» What the task asks: Copy every one of the rows below word for word.
-----
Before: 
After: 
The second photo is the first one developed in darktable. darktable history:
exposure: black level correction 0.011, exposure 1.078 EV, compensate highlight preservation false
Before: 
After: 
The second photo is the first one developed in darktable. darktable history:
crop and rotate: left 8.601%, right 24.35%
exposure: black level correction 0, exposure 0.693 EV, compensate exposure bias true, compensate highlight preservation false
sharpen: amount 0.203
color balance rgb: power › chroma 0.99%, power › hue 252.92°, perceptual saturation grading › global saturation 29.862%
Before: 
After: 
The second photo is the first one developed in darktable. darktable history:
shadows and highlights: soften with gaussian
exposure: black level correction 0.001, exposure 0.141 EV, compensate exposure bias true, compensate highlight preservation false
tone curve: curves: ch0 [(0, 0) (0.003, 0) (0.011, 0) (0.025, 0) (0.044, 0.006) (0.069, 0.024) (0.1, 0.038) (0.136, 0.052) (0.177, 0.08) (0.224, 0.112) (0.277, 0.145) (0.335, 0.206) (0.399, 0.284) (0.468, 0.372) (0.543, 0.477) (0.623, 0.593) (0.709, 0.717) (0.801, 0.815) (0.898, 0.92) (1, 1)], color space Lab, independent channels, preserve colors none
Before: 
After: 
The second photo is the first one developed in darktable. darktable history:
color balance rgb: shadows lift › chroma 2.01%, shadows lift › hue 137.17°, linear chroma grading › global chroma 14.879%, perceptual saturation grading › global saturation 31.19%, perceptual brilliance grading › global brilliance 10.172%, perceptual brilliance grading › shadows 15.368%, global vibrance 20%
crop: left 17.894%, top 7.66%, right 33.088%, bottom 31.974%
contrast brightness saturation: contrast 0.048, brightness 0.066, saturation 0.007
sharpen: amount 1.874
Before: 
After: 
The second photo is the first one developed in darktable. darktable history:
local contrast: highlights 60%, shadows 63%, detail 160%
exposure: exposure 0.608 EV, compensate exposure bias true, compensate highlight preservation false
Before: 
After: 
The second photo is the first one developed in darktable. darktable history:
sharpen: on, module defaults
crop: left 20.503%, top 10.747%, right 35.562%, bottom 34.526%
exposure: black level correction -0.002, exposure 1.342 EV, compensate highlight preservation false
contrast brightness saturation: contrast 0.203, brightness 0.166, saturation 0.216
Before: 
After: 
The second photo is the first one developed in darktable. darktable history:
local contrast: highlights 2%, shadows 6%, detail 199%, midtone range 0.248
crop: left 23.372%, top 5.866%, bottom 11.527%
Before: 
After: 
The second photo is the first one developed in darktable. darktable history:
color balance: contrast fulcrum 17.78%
-----
» Solution for this exercise:
Before: 
After: 
The second photo is the first one developed in darktable. darktable history:
exposure: black level correction 0.011, exposure 1.078 EV, compensate highlight preservation false
Before: 
After: 
The second photo is the first one developed in darktable. darktable history:
crop and rotate: left 8.601%, right 24.35%
exposure: black level correction 0, exposure 0.693 EV, compensate exposure bias true, compensate highlight preservation false
sharpen: amount 0.203
color balance rgb: power › chroma 0.99%, power › hue 252.92°, perceptual saturation grading › global saturation 29.862%
Before: 
After: 
The second photo is the first one developed in darktable. darktable history:
shadows and highlights: soften with gaussian
exposure: black level correction 0.001, exposure 0.141 EV, compensate exposure bias true, compensate highlight preservation false
tone curve: curves: ch0 [(0, 0) (0.003, 0) (0.011, 0) (0.025, 0) (0.044, 0.006) (0.069, 0.024) (0.1, 0.038) (0.136, 0.052) (0.177, 0.08) (0.224, 0.112) (0.277, 0.145) (0.335, 0.206) (0.399, 0.284) (0.468, 0.372) (0.543, 0.477) (0.623, 0.593) (0.709, 0.717) (0.801, 0.815) (0.898, 0.92) (1, 1)], color space Lab, independent channels, preserve colors none
Before: 
After: 
The second photo is the first one developed in darktable. darktable history:
color balance rgb: shadows lift › chroma 2.01%, shadows lift › hue 137.17°, linear chroma grading › global chroma 14.879%, perceptual saturation grading › global saturation 31.19%, perceptual brilliance grading › global brilliance 10.172%, perceptual brilliance grading › shadows 15.368%, global vibrance 20%
crop: left 17.894%, top 7.66%, right 33.088%, bottom 31.974%
contrast brightness saturation: contrast 0.048, brightness 0.066, saturation 0.007
sharpen: amount 1.874
Before: 
After: 
The second photo is the first one developed in darktable. darktable history:
local contrast: highlights 60%, shadows 63%, detail 160%
exposure: exposure 0.608 EV, compensate exposure bias true, compensate highlight preservation false
Before: 
After: 
The second photo is the first one developed in darktable. darktable history:
sharpen: on, module defaults
crop: left 20.503%, top 10.747%, right 35.562%, bottom 34.526%
exposure: black level correction -0.002, exposure 1.342 EV, compensate highlight preservation false
contrast brightness saturation: contrast 0.203, brightness 0.166, saturation 0.216
Before: 
After: 
The second photo is the first one developed in darktable. darktable history:
local contrast: highlights 2%, shadows 6%, detail 199%, midtone range 0.248
crop: left 23.372%, top 5.866%, bottom 11.527%
Before: 
After: 
The second photo is the first one developed in darktable. darktable history:
color balance: contrast fulcrum 17.78%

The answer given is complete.